Kirby is helping me convince my dad that we need new dining room chairs, by destroying our old ones!










I wish I wasn't so scared of water so I could eat you...










Freedom!










This picture shows more of his adventerous side than anything. He's proabably wondering how humans could be so weird as to stick this in their mouth...










And this is Kirby at his most mischevious. Stop scratching up mummies skirt!!











but there is no denying it, persian cats do love their sleep!

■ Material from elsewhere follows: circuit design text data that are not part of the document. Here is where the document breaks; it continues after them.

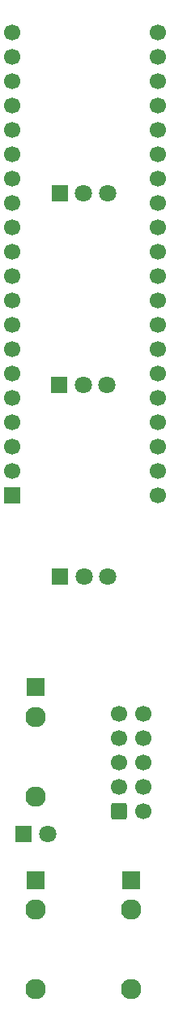
<source format=gbr>
%TF.GenerationSoftware,KiCad,Pcbnew,6.0.11+dfsg-1~bpo11+1*%
%TF.CreationDate,2023-04-14T10:24:11+08:00*%
%TF.ProjectId,MiniVerb - Main,4d696e69-5665-4726-9220-2d204d61696e,rev?*%
%TF.SameCoordinates,Original*%
%TF.FileFunction,Soldermask,Top*%
%TF.FilePolarity,Negative*%
%FSLAX46Y46*%
G04 Gerber Fmt 4.6, Leading zero omitted, Abs format (unit mm)*
G04 Created by KiCad (PCBNEW 6.0.11+dfsg-1~bpo11+1) date 2023-04-14 10:24:11*
%MOMM*%
%LPD*%
G01*
G04 APERTURE LIST*
G04 Aperture macros list*
%AMRoundRect*
0 Rectangle with rounded corners*
0 $1 Rounding radius*
0 $2 $3 $4 $5 $6 $7 $8 $9 X,Y pos of 4 corners*
0 Add a 4 corners polygon primitive as box body*
4,1,4,$2,$3,$4,$5,$6,$7,$8,$9,$2,$3,0*
0 Add four circle primitives for the rounded corners*
1,1,$1+$1,$2,$3*
1,1,$1+$1,$4,$5*
1,1,$1+$1,$6,$7*
1,1,$1+$1,$8,$9*
0 Add four rect primitives between the rounded corners*
20,1,$1+$1,$2,$3,$4,$5,0*
20,1,$1+$1,$4,$5,$6,$7,0*
20,1,$1+$1,$6,$7,$8,$9,0*
20,1,$1+$1,$8,$9,$2,$3,0*%
G04 Aperture macros list end*
%ADD10R,1.800000X1.800000*%
%ADD11C,1.800000*%
%ADD12R,1.930000X1.830000*%
%ADD13C,2.130000*%
%ADD14RoundRect,0.250000X-0.600000X-0.600000X0.600000X-0.600000X0.600000X0.600000X-0.600000X0.600000X0*%
%ADD15C,1.700000*%
%ADD16R,1.700000X1.700000*%
G04 APERTURE END LIST*
D10*
%TO.C,FEEDBACK_POT1*%
X167599067Y-88590933D03*
D11*
X170099067Y-88590933D03*
X172599067Y-88590933D03*
%TD*%
D12*
%TO.C,CV1_IN1*%
X165069067Y-120085933D03*
D13*
X165069067Y-131485933D03*
X165069067Y-123185933D03*
%TD*%
D12*
%TO.C,AUDIO_OUT1*%
X175099067Y-140207933D03*
D13*
X175099067Y-151607933D03*
X175099067Y-143307933D03*
%TD*%
D10*
%TO.C,MOD_POT1*%
X167659067Y-108600933D03*
D11*
X170159067Y-108600933D03*
X172659067Y-108600933D03*
%TD*%
D10*
%TO.C,LEVEL_POT1*%
X167619067Y-68600933D03*
D11*
X170119067Y-68600933D03*
X172619067Y-68600933D03*
%TD*%
D10*
%TO.C,D1*%
X163825000Y-135400000D03*
D11*
X166365000Y-135400000D03*
%TD*%
D12*
%TO.C,AUDIO_IN1*%
X165099067Y-140207933D03*
D13*
X165099067Y-151607933D03*
X165099067Y-143307933D03*
%TD*%
D14*
%TO.C,J1*%
X173846567Y-133056933D03*
D15*
X176386567Y-133056933D03*
X173846567Y-130516933D03*
X176386567Y-130516933D03*
X173846567Y-127976933D03*
X176386567Y-127976933D03*
X173846567Y-125436933D03*
X176386567Y-125436933D03*
X173846567Y-122896933D03*
X176386567Y-122896933D03*
%TD*%
D16*
%TO.C,A1*%
X162660000Y-100095933D03*
D15*
X162660000Y-97555933D03*
X162660000Y-95015933D03*
X162660000Y-92475933D03*
X162660000Y-89935933D03*
X162660000Y-87395933D03*
X162660000Y-84855933D03*
X162660000Y-82315933D03*
X162660000Y-79775933D03*
X162660000Y-77235933D03*
X162660000Y-74695933D03*
X162660000Y-72155933D03*
X162660000Y-69615933D03*
X162660000Y-67075933D03*
X162660000Y-64535933D03*
X162660000Y-61995933D03*
X162660000Y-59455933D03*
X162660000Y-56915933D03*
X162660000Y-54375933D03*
X162660000Y-51835933D03*
X177900000Y-51835933D03*
X177900000Y-54375933D03*
X177900000Y-56915933D03*
X177900000Y-59455933D03*
X177900000Y-61995933D03*
X177900000Y-64535933D03*
X177900000Y-67075933D03*
X177900000Y-69615933D03*
X177900000Y-72155933D03*
X177900000Y-74695933D03*
X177900000Y-77235933D03*
X177900000Y-79775933D03*
X177900000Y-82315933D03*
X177900000Y-84855933D03*
X177900000Y-87395933D03*
X177900000Y-89935933D03*
X177900000Y-92475933D03*
X177900000Y-95015933D03*
X177900000Y-97555933D03*
X177900000Y-100095933D03*
%TD*%
M02*

</source>
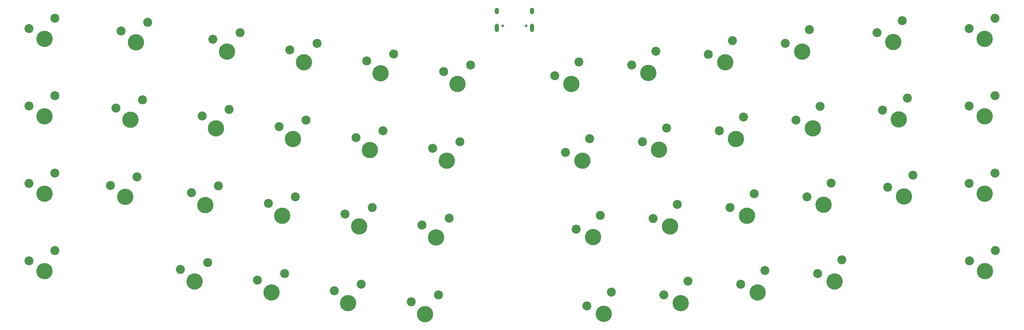
<source format=gbr>
G04 #@! TF.GenerationSoftware,KiCad,Pcbnew,5.1.9-73d0e3b20d~88~ubuntu20.04.1*
G04 #@! TF.CreationDate,2021-04-21T09:56:19-07:00*
G04 #@! TF.ProjectId,test1,74657374-312e-46b6-9963-61645f706362,rev?*
G04 #@! TF.SameCoordinates,Original*
G04 #@! TF.FileFunction,Soldermask,Top*
G04 #@! TF.FilePolarity,Negative*
%FSLAX46Y46*%
G04 Gerber Fmt 4.6, Leading zero omitted, Abs format (unit mm)*
G04 Created by KiCad (PCBNEW 5.1.9-73d0e3b20d~88~ubuntu20.04.1) date 2021-04-21 09:56:19*
%MOMM*%
%LPD*%
G01*
G04 APERTURE LIST*
%ADD10C,4.000000*%
%ADD11C,2.200000*%
%ADD12C,0.650000*%
%ADD13O,1.000000X2.100000*%
%ADD14O,1.000000X1.600000*%
G04 APERTURE END LIST*
D10*
X226240646Y-99148087D03*
D11*
X222114225Y-97163056D03*
X228048928Y-93764026D03*
D10*
X69190152Y-99173197D03*
D11*
X65770730Y-96127667D03*
X72412432Y-94496135D03*
D10*
X161690949Y-50507304D03*
D11*
X157564528Y-48522273D03*
X163499231Y-45123243D03*
D10*
X32353250Y-96615250D03*
D11*
X28543250Y-94075250D03*
X34893250Y-91535250D03*
D10*
X32353250Y-39465250D03*
D11*
X28543250Y-36925250D03*
X34893250Y-34385250D03*
D12*
X150590000Y-36222000D03*
X144810000Y-36222000D03*
D13*
X143380000Y-36752000D03*
X152020000Y-36752000D03*
D14*
X143380000Y-32572000D03*
X152020000Y-32572000D03*
D10*
X54829279Y-40294388D03*
D11*
X51205742Y-37494803D03*
X57717455Y-35403944D03*
D10*
X32353250Y-58515250D03*
D11*
X28543250Y-55975250D03*
X34893250Y-53435250D03*
D10*
X263144000Y-96615250D03*
D11*
X259334000Y-94075250D03*
X265684000Y-91535250D03*
D10*
X207373904Y-101798629D03*
D11*
X203247483Y-99813598D03*
X209182186Y-96414568D03*
D10*
X188509299Y-104449876D03*
D11*
X184382878Y-102464845D03*
X190317581Y-99065815D03*
D10*
X169644692Y-107101124D03*
D11*
X165518271Y-105116093D03*
X171452974Y-101717063D03*
D10*
X125809720Y-107134312D03*
D11*
X122390298Y-104088782D03*
X129032000Y-102457250D03*
D10*
X106920617Y-104475799D03*
D11*
X103501195Y-101430269D03*
X110142897Y-99798737D03*
D10*
X88056011Y-101824551D03*
D11*
X84636589Y-98779021D03*
X91278291Y-97147489D03*
D10*
X263112250Y-77565250D03*
D11*
X259302250Y-75025250D03*
X265652250Y-72485250D03*
D10*
X243318797Y-78216576D03*
D11*
X239340897Y-75948535D03*
X245498247Y-72971769D03*
D10*
X223587263Y-80282774D03*
D11*
X219460842Y-78297743D03*
X225395545Y-74898713D03*
D10*
X204735906Y-82938471D03*
D11*
X200609485Y-80953440D03*
X206544188Y-77554410D03*
D10*
X185858051Y-85585269D03*
D11*
X181731630Y-83600238D03*
X187666333Y-80201208D03*
D10*
X166993444Y-88236517D03*
D11*
X162867023Y-86251486D03*
X168801726Y-82852456D03*
D10*
X128436472Y-88262439D03*
D11*
X125017050Y-85216909D03*
X131658752Y-83585377D03*
D10*
X109571865Y-85611192D03*
D11*
X106152443Y-82565662D03*
X112794145Y-80934130D03*
D10*
X90707258Y-82959944D03*
D11*
X87287836Y-79914414D03*
X93929538Y-78282882D03*
D10*
X71842652Y-80308697D03*
D11*
X68423230Y-77263167D03*
X75064932Y-75631635D03*
D10*
X52171558Y-78301578D03*
D11*
X48548021Y-75501993D03*
X55059734Y-73411134D03*
D10*
X32353250Y-77565250D03*
D11*
X28543250Y-75025250D03*
X34893250Y-72485250D03*
D10*
X263112250Y-58515250D03*
D11*
X259302250Y-55975250D03*
X265652250Y-53435250D03*
D10*
X241989936Y-59212981D03*
D11*
X238012036Y-56944940D03*
X244169386Y-53968174D03*
D10*
X220936017Y-61418168D03*
D11*
X216809596Y-59433137D03*
X222744299Y-56034107D03*
D10*
X202083788Y-64067675D03*
D11*
X197957367Y-62082644D03*
X203892070Y-58683614D03*
D10*
X183206803Y-66720662D03*
D11*
X179080382Y-64735631D03*
X185015085Y-61336601D03*
D10*
X164342198Y-69371910D03*
D11*
X160215777Y-67386879D03*
X166150480Y-63987849D03*
D10*
X131087719Y-69397833D03*
D11*
X127668297Y-66352303D03*
X134309999Y-64720771D03*
D10*
X112223113Y-66746585D03*
D11*
X108803691Y-63701055D03*
X115445393Y-62069523D03*
D10*
X93358506Y-64095338D03*
D11*
X89939084Y-61049808D03*
X96580786Y-59418276D03*
D10*
X74493899Y-61444090D03*
D11*
X71074477Y-58398560D03*
X77716179Y-56767028D03*
D10*
X53500418Y-59297983D03*
D11*
X49876881Y-56498398D03*
X56388594Y-54407539D03*
D10*
X263112250Y-39465250D03*
D11*
X259302250Y-36925250D03*
X265652250Y-34385250D03*
D10*
X240661075Y-40209386D03*
D11*
X236683175Y-37941345D03*
X242840525Y-34964579D03*
D10*
X218284770Y-42553561D03*
D11*
X214158349Y-40568530D03*
X220093052Y-37169500D03*
D10*
X199433411Y-45209258D03*
D11*
X195306990Y-43224227D03*
X201241693Y-39825197D03*
D10*
X180568804Y-47860505D03*
D11*
X176442383Y-45875474D03*
X182377086Y-42476444D03*
D10*
X133738967Y-50533226D03*
D11*
X130319545Y-47487696D03*
X136961247Y-45856164D03*
D10*
X114874360Y-47881978D03*
D11*
X111454938Y-44836448D03*
X118096640Y-43204916D03*
D10*
X96009753Y-45230731D03*
D11*
X92590331Y-42185201D03*
X99232033Y-40553669D03*
D10*
X77145147Y-42579483D03*
D11*
X73725725Y-39533953D03*
X80367427Y-37902421D03*
M02*

</source>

so, I hope this has convinced you, and if not, at least you've been amused for the last few minutes looking through the pics. :wink:


----------



## MA (Mar 30, 2004)

Beautiful - just beautiful. I don't know anyone personally to have such a breed so seeing your picture of your kitty is such a treat.


----------



## Joys (Jan 12, 2004)

Cute pics, shes such a doll!


----------



## rachel5689 (Aug 24, 2004)

so cute!!


----------



## jessamica8 (Aug 17, 2004)

Aww ... he certainly does look mischevious, and I love the of him clawing the skirt, he looks like a stuffed animal or something (too cute to be real).


----------



## Ioana (Jul 12, 2003)

I love Kirby's eyes - he looks so beautiful!


----------



## Mitts & Tess (Sep 4, 2004)

*Awww Kirby you are one busy kitty. You sure you keep your owner/ companion amused. We enjoyed seeing what you are up to.

PS Kirby you are such a pretty kitten.*


----------



## Mitts & Tess (Sep 4, 2004)

double post sorry


----------



## catgirl83 (Jul 29, 2004)

O.k., that pic with the fish tank is so adorable you should sell it to a magazine!


----------



## kitkat (Sep 22, 2003)

Such a cute fluffy kitty :lol:


----------



## RarePuss (Jun 16, 2004)

I love white kitties, Kibry is a doll


----------